- _Input data_:
>>>

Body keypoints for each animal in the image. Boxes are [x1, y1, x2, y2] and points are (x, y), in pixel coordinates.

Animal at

<<<
>>>

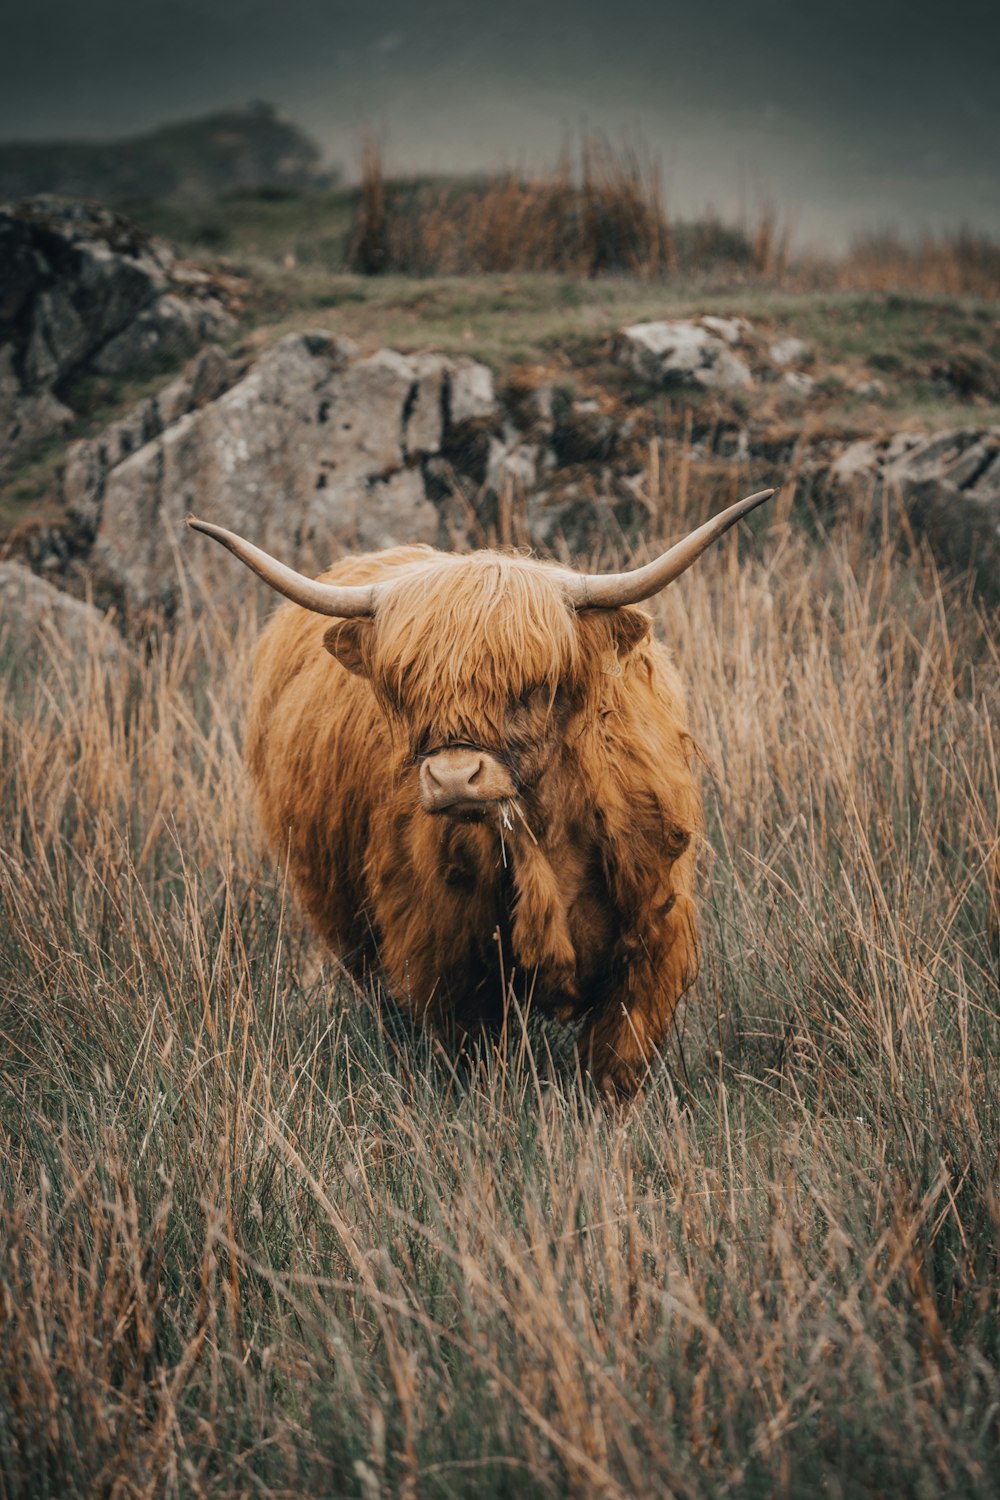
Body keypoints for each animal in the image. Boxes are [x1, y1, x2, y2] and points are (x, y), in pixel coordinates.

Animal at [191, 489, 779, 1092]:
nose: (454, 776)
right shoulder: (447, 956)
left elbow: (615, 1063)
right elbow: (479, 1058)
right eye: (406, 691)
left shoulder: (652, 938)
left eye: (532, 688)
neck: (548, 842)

<<<
>>>

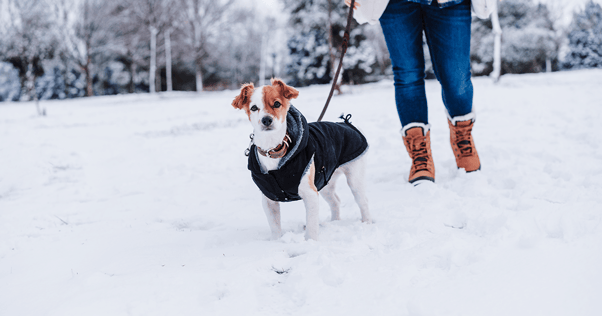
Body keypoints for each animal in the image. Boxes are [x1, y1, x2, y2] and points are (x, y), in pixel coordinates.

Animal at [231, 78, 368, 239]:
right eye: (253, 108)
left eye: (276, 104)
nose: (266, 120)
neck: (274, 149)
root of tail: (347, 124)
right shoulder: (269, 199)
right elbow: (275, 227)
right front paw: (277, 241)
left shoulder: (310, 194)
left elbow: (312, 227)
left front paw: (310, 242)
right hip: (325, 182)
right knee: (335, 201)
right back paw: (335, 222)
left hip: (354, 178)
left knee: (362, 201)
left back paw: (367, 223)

<<<

- _What the exercise asks_:
Return exactly, and only, the lines above starting at the line that contains "left shoulder: (310, 194)" and ending at the line that contains "left back paw: (367, 223)".

- _Expected output_:
left shoulder: (310, 194)
left elbow: (312, 227)
left front paw: (310, 242)
right hip: (325, 182)
right knee: (335, 201)
right back paw: (335, 222)
left hip: (354, 178)
left knee: (362, 201)
left back paw: (367, 223)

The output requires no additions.